Combine 2 plots in one [closed]

$f: R^2 -> R,$ $f(x,y)=x²-y²$

VectorPlot[{2 x, -2 y}, {x, -3, 3}, {y, -3, 3}]
ContourPlot[x^2 - y^2, {x, -3, 3}, {y, -3, 3}, ColorFunction -> "DeepSeaColors",
PlotLegends -> Automatic]


I want both plots (VectorPlot and ContourPlot) shown in one figure. How to approach this ?

• Take a look at Show. – Kuba May 19 '15 at 8:07
• have a look at Show – glS May 19 '15 at 8:08
• Please, if possible close this as a duplicate since it has surely been asked before. That will assist me in correctly applying the faq tag. – Mr.Wizard May 19 '15 at 9:12

Try this

PIC1 = VectorPlot[{2 x, -2 y}, {x, -3, 3}, {y, -3, 3}];
PIC2 = ContourPlot[x^2 - y^2, {x, -3, 3}, {y, -3, 3},
ColorFunction -> "DeepSeaColors", PlotLegends -> Automatic];
Show[PIC2, PIC1]


Try the Epilog option

ContourPlot[z, {x, -3, 3}, {y, -3, 3},
Epilog ->
First@
VectorPlot[Evaluate@Grad[z, {x, y}], {x, -3, 3}, {y, -3, 3}]
]


The output of the Plot commands are Graphics objects which are by default shown graphically by the notebook interface -- but you are free to collect it and do other stuff.

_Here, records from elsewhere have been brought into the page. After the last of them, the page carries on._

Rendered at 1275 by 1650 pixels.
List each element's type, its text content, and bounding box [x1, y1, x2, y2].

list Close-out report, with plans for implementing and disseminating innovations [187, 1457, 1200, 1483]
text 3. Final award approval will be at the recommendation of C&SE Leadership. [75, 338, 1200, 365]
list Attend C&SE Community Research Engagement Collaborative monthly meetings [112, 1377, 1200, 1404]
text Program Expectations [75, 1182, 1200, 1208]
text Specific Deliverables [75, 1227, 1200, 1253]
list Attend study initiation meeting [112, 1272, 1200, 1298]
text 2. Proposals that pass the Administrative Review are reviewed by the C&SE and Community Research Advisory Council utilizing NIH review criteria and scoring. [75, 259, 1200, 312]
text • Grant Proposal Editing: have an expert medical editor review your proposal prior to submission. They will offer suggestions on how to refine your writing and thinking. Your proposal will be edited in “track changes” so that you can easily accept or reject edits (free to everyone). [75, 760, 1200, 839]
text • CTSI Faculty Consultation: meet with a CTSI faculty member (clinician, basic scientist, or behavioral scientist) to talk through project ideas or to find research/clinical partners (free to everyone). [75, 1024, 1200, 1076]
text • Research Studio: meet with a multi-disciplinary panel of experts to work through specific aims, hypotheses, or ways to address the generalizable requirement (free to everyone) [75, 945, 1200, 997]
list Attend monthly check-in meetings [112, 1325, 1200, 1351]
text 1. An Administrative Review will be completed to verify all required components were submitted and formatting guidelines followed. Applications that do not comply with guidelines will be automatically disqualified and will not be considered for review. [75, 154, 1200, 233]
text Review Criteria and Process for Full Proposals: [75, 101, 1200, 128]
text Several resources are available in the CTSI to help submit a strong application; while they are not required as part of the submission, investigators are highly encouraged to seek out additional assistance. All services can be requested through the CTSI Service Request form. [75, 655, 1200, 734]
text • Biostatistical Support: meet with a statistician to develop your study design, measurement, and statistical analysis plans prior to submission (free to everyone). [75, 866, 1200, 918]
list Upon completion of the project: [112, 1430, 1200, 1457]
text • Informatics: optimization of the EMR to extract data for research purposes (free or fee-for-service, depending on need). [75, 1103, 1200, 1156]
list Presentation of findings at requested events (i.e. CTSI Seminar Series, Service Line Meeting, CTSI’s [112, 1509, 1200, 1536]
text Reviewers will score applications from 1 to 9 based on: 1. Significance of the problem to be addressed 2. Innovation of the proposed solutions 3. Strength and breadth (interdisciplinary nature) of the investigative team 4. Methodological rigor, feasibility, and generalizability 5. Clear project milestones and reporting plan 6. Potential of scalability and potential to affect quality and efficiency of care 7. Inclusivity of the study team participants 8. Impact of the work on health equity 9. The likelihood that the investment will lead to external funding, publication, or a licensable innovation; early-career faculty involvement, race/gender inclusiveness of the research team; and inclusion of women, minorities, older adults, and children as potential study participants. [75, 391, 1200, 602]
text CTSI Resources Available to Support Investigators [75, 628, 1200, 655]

Also, since you seem to be new to Mathematica: You can use Grad to compute the gradient.

z = x^2 - y^2;
Show[{
ContourPlot[z, {x, -3, 3}, {y, -3, 3}],
VectorPlot[Evaluate@Grad[z, {x, y}], {x, -3, 3}, {y, -3, 3}]
}]


The Evaluate inside the VectorPlot tells Mathematica to evaluate this expression before starting to plot. Otherwise Mathematica would substitute specific values for x and y first, after which the gradient doesn't make much sense.